Taking courses on iPad use can help you to navigate your way through the minefield of apps and get some idea of what apps to use. Go to www.tta.edu.au for courses on how to use iPads in the classroom.

Go to Vimeo, Teacher Tube and other teacher educational sites for reviews on how to use apps. Additionally there are lots of videos made by educators on how to use certain apps in the classroom. This is a fantastic resource and one I highly recommend.


AutismAllocate the iPad for educational use only.

One of the very early decisions I made was to only have educationally based apps on the iPad….this did include educational games….but I left all other games off the device at the very early stage of iPad deployment into my classroom.

I believe this is a vital decision to make because I think children have plenty of opportunities to play games using various other technologies like the Nintendo DS, Wii, Xbox, Computer games etc.

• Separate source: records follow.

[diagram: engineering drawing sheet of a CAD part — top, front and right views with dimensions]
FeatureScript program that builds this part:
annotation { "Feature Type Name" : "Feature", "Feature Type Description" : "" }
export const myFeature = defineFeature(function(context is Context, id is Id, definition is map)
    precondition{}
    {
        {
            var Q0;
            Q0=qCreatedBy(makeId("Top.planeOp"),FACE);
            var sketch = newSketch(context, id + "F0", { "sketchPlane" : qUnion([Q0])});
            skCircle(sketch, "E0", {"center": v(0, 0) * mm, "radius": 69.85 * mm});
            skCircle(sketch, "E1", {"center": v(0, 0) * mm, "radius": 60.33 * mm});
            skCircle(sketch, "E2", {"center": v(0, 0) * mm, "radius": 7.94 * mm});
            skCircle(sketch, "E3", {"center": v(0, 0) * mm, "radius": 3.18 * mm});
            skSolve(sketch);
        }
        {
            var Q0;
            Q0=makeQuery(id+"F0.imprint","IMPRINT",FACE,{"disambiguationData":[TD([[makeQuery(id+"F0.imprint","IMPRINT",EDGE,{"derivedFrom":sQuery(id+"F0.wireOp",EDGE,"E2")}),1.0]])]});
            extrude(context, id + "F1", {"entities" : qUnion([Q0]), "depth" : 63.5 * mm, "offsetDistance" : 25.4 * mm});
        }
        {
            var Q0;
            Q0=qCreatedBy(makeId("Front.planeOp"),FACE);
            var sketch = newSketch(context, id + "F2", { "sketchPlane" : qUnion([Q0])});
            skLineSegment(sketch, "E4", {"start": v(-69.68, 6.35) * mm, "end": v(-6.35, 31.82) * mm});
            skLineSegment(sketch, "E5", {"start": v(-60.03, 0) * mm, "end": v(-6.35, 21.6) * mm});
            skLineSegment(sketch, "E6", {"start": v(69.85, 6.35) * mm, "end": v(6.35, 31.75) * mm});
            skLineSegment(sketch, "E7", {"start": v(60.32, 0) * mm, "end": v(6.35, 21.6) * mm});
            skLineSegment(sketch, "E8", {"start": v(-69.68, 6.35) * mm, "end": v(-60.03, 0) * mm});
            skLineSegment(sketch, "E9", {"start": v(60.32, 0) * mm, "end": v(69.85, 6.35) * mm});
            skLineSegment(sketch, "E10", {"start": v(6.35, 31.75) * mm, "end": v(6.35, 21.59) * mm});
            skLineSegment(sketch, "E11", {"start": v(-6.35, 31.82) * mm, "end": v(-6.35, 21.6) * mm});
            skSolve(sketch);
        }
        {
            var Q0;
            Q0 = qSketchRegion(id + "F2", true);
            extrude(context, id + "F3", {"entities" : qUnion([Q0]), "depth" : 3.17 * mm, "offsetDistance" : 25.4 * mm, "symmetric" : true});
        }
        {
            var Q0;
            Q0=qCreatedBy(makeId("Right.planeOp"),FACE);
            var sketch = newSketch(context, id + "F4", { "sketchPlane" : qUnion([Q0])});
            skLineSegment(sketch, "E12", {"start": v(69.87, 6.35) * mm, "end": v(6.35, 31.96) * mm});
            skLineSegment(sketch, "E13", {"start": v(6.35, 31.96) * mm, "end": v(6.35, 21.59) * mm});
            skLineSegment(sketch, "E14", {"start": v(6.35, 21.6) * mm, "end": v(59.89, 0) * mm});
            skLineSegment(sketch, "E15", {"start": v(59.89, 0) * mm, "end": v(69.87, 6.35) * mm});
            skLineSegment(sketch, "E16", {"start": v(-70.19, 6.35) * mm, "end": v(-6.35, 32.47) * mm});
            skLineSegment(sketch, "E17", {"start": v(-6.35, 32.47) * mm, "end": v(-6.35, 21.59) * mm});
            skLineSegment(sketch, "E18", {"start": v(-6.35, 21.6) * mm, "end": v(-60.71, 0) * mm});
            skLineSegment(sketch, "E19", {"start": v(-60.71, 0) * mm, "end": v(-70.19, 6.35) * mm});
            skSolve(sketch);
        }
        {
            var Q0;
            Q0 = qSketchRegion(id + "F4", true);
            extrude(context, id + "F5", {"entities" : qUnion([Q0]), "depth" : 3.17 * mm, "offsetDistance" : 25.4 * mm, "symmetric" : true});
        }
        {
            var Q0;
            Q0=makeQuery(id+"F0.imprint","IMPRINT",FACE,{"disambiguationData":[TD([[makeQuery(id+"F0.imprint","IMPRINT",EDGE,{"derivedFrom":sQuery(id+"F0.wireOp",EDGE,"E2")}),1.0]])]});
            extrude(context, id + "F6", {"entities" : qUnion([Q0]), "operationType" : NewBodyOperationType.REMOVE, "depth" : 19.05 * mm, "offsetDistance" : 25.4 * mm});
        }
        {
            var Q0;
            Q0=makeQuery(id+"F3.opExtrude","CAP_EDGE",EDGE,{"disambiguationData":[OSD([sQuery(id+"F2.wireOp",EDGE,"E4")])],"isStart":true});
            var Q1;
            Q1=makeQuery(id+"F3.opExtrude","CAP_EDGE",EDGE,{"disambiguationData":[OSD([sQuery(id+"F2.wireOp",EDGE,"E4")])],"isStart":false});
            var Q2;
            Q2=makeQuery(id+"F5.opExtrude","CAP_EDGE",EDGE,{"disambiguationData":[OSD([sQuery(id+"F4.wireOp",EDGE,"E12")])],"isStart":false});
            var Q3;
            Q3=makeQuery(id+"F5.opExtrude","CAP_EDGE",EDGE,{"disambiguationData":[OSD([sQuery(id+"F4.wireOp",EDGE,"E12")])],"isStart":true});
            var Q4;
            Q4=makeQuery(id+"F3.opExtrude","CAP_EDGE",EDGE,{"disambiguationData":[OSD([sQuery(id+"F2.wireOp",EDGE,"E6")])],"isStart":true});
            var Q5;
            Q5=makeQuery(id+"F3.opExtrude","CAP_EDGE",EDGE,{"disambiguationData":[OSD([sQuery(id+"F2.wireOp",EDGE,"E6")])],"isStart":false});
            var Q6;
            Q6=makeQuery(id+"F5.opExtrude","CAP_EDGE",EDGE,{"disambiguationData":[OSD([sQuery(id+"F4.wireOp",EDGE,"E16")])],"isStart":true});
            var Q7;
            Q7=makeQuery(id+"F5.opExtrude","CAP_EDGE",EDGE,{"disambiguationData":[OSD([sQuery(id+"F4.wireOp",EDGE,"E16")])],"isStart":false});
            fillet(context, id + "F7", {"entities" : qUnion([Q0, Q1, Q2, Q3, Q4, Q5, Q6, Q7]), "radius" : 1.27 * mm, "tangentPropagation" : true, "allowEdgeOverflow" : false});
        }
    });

Keeping the iPad as an educational tool ensures that students will view the technology from this perspective.

The iPad should not be used as a ‘fill in’ or for ‘rewards’ – if the technology is being used this way, then it is not being used effectively and more importantly is not being utilized to create the best possible educational outcomes for your students.

AutismThe device cannot do the work for you or replace you as a teacher

You have to drive its use and be at the control panel. You decide what apps to use, how to use them and how you connect them to your overall curriculum and lesson plans. You will need to differentiate the use of the iPad and apps to suit your students who have Autism.

It is NOT enough to just had a child the device without some preparation and instruction, let alone determining how the device will best assist each student’s learning outcomes. The iPad is essentially an educational tool and it will only be as effective as the teacher who is overseeing its use.

AutismFinally a couple of words on setting up parameters for using device for students who are on the Spectrum

All children, and especially those who are on the Autism Spectrum need firm guidelines and parameters for using iPads both at home and the classroom. If we do this from the very start, then this will become a part of what is expected. We all know that developing routines and structures are extremely important, so it makes sense to introduce the iPad with some routine and structure.